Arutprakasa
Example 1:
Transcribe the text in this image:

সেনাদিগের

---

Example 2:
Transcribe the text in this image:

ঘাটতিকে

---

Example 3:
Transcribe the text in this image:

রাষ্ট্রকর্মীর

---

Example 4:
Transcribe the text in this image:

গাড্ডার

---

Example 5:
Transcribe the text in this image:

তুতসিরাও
---
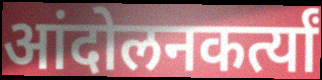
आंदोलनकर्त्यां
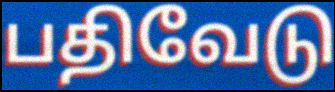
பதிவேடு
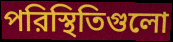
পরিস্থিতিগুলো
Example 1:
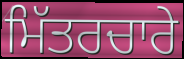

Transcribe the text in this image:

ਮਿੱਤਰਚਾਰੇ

ASSIGNMENT — Copy out each line of the entries above that holds "Example".

WRITTEN REPLY —
Example 1:
Example 2:
Example 3:
Example 4:
Example 5:
Example 1:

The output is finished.